MD/PhD: Managing Both Sides of the Equation

It is a constant juggling act to manage both the basic research and clinical sides of my work. To some extent, I think it is important to simply follow your interests -- just go where your interests take you and the rest will sort itself out later. I do not know the exact recipe for success. Still, there are certain personality requirements needed for this job. You have to be curious. You have to be imaginative enough to see new possibilities. And you need to be good at multitasking, i.e. having the ability to focus and follow through on a lot of different things all at the same time.

Fortunately, Memorial Sloan-Kettering is an extremely supportive environment for translational research work. It offers a tremendous treasure-trove of resources -- patients, clinical databases, tumor banks, core facilities, and, of course, the great people doing such cutting-edge work. While many institutions might say they are doing real translational work, it comes down to infrastructure, resources, and enthusiasm -- all of which we have in abundance here.

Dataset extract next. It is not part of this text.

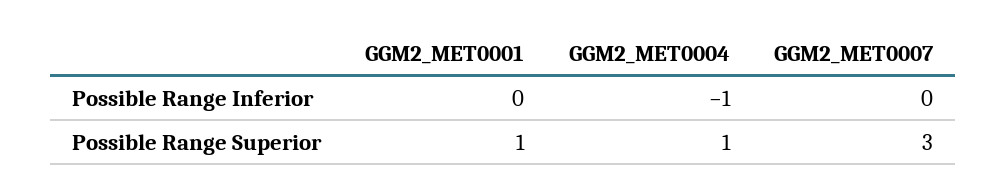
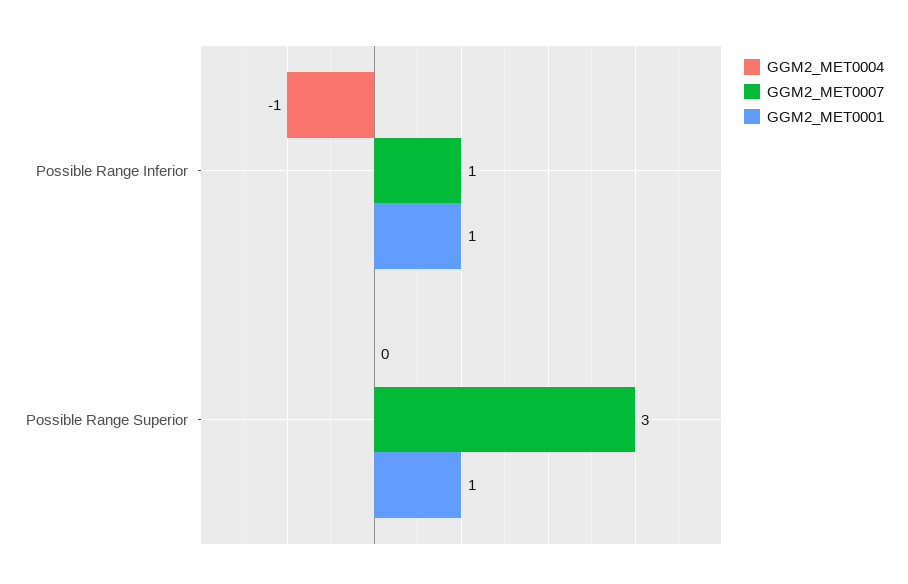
GGM2_MET0001, Possible Range Inferior: 0 -> 1
GGM2_MET0007, Possible Range Inferior: 0 -> 1
GGM2_MET0004, Possible Range Superior: 1 -> 0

As a medical oncologist specializing in treating patients with gynecologic malignancies, I find myself crossing predefined borders with my research, taking what I have learned in terms of metastases in other tumor types and applying it to gynecologic malignancies. I believe that the future of oncology will focus more on basic disease processes (e.g. metastasis and angiogenesis), rather than a site-specific approach (e.g. breast versus ovarian cancer). How do cells travel from the primary site to metastatic sites? Is there a steady-state of tumor cells traveling in the circulation, hopping from one metastatic site to another to seed new camps? Are brain metastases which originate from lung vs. breast cancer cells similar in how they initiate and grow? How is the tumor vasculature different in primary and in metastatic sites? And, ultimately, how do we target these processes to halt the spread of cancer?

It will be challenging to tackle these questions in cancer research and to apply their answers to cancer care but infinitely rewarding.